═════ Document segment

How to explode your model

I saw a rather cool effect in the game GLTron ( if you don’t know it, take a look at http://www.gltron.org )

It’s a kind of motorcycle game. When you crash, it paints a bitmap onto the wall you crashed into and, most importantly, it causes the polygons making up the cycle to fly away as if they were exploding. The key thing is that the polygon do not change size, so they lose contact to each other. My question is, how do you do that? My best guess would be something like this:

float timeSinceCrash;
vector<MyPolyClass> polys;

for(int i=0; i<POLYGON_NUMBER; i++){
glScalef(timeSinceCrash, timeSinceCrash, timeSinceCrash);
translatef(polys[i].x, polys[i].y, polys[i].z);
glScalef(1/timeSinceCrash, 1/timeSinceCrash, 1/timeSinceCrash);
polys[i].drawItself();
}

So when you translate to the polygon’s position, the coordinate system is distorted, but when you actually draw it, it’s back to normal, so the polygons are the same size as always.

I am a little confused on your data structure that you are using but I will give it a shot.

You will need to loop through your polys but instead of scaling the points you may want to translate the points via a vector away from the center of gravity of the object or perhaps a more realisic explosion using a vector from the point of contact. After all adding is faster than multiplying.

══════════

Aim of the task: In the post about exploding a model, what does GLTron paint onto the wall when a cycle crashes into it? Rely on the model-explosion post alone for the answer.

═════ Dataset extract

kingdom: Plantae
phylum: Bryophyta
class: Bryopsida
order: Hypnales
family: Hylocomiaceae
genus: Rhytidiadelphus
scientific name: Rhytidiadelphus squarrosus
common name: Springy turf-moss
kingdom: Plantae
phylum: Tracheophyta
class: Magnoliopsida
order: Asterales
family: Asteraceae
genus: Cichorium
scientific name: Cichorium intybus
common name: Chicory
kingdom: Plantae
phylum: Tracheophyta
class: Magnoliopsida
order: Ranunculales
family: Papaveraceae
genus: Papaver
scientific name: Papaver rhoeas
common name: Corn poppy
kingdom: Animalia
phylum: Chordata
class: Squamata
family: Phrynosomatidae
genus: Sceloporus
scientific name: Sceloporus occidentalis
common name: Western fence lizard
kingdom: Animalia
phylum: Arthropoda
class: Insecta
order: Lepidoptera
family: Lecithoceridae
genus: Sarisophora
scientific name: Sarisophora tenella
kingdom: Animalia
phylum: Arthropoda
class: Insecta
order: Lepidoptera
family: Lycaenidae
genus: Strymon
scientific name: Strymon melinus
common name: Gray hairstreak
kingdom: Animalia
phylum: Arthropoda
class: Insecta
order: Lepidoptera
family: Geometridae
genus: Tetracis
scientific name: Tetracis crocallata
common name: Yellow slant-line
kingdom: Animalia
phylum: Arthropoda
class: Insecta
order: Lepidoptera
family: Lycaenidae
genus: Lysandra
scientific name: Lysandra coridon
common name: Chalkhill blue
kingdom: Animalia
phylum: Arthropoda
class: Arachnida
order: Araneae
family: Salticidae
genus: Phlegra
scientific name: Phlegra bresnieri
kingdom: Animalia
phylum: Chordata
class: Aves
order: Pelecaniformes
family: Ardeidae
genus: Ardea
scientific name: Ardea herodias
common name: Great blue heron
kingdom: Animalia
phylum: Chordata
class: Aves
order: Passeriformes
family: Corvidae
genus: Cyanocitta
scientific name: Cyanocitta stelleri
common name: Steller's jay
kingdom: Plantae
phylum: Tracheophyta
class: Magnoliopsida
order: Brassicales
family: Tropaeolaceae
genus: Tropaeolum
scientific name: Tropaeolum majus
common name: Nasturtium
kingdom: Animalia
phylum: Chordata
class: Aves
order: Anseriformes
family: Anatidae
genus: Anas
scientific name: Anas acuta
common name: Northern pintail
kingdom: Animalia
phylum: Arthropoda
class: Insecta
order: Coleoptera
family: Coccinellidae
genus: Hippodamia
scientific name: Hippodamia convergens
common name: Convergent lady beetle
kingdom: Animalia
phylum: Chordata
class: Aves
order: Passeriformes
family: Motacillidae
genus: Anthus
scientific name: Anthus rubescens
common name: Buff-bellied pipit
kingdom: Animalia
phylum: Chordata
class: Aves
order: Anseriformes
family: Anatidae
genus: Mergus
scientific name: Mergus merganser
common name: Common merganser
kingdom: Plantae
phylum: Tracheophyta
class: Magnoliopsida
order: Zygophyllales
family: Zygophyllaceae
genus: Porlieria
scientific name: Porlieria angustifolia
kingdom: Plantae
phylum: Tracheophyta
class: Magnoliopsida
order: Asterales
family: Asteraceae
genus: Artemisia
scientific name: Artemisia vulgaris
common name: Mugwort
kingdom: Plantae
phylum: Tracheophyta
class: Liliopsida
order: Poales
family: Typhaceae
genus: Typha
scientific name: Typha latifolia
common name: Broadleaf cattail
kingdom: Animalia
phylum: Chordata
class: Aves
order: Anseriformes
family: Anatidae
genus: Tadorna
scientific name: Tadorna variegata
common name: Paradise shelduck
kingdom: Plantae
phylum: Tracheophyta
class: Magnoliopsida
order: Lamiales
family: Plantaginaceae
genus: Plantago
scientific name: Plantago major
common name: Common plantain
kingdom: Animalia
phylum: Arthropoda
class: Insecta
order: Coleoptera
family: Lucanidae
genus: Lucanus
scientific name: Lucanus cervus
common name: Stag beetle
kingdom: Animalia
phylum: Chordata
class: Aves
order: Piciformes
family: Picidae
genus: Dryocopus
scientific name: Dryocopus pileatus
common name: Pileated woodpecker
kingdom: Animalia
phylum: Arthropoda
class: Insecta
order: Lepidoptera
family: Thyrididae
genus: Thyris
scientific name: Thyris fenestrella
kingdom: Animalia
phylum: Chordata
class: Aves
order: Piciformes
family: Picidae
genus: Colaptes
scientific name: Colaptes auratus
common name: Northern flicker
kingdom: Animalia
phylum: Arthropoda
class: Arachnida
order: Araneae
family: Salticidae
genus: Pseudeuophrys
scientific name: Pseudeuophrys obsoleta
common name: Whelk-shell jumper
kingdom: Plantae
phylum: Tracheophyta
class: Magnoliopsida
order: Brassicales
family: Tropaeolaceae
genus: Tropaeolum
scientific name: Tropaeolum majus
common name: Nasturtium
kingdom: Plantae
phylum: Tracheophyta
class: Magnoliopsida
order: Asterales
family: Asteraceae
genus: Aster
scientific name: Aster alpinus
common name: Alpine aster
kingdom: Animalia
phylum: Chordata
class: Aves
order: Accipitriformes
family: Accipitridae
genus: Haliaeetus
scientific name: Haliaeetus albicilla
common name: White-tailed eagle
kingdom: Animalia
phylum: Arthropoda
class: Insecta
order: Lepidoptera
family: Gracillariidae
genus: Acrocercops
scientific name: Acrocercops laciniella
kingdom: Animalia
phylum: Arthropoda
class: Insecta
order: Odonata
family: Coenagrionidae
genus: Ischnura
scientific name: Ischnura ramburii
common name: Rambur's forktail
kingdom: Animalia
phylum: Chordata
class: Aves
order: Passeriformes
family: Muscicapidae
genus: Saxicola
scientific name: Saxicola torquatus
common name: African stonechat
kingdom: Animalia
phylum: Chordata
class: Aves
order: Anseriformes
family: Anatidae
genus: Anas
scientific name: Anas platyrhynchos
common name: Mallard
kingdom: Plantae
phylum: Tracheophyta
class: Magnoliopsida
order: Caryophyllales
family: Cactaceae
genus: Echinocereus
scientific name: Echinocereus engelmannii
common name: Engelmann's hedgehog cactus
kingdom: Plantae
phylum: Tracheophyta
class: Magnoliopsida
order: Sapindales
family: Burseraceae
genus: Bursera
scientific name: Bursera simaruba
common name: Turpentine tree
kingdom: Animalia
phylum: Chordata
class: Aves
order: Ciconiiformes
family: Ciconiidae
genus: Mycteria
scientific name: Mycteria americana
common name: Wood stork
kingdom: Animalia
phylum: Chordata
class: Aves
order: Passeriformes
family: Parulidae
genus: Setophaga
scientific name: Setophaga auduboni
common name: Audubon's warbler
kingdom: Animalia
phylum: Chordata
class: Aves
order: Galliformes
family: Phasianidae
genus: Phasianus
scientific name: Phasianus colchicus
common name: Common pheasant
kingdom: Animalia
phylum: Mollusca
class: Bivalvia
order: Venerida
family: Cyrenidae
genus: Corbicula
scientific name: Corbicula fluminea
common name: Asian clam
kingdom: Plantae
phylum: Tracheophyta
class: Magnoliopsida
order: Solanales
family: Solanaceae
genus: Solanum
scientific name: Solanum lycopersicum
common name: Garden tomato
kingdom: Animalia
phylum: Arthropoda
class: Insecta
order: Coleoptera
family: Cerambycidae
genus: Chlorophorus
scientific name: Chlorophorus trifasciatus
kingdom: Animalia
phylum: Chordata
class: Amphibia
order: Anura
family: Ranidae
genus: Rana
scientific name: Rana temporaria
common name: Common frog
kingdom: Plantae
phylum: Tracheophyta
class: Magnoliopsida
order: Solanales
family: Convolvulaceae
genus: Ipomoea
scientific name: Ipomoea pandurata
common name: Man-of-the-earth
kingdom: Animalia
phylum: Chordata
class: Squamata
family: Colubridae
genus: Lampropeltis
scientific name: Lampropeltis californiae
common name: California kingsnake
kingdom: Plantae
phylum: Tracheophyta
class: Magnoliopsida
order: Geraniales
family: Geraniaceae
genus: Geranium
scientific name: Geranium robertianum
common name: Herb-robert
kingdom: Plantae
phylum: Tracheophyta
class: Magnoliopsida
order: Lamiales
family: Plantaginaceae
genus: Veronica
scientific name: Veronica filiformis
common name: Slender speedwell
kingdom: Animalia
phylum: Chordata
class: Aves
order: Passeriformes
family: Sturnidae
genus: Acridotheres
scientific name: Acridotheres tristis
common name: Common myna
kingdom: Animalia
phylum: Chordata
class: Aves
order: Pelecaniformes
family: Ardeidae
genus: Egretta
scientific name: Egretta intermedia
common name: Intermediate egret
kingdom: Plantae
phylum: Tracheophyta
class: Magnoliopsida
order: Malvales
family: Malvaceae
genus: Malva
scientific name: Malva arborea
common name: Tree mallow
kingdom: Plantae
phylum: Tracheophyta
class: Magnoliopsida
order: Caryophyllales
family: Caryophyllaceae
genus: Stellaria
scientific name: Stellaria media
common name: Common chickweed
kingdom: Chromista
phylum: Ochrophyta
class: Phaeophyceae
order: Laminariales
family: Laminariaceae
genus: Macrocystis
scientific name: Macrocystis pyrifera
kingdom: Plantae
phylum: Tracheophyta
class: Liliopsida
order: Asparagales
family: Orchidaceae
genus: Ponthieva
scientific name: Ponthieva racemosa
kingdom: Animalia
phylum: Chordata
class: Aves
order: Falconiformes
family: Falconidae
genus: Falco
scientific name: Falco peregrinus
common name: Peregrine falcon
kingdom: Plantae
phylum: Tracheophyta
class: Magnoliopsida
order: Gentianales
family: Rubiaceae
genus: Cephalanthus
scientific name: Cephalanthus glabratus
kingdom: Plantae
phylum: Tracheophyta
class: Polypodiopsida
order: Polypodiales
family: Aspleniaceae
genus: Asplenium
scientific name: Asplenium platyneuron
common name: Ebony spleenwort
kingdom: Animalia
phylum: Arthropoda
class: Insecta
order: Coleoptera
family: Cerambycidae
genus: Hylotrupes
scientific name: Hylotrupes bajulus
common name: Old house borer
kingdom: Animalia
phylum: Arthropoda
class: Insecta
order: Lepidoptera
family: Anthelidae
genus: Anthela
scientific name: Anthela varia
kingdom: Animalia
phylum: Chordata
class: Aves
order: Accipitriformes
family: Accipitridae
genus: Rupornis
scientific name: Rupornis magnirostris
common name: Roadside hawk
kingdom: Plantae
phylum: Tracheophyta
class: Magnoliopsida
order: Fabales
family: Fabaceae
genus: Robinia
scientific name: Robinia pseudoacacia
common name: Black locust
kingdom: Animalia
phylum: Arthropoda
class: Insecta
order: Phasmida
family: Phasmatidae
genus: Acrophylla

══════════

Written solution: A bitmap.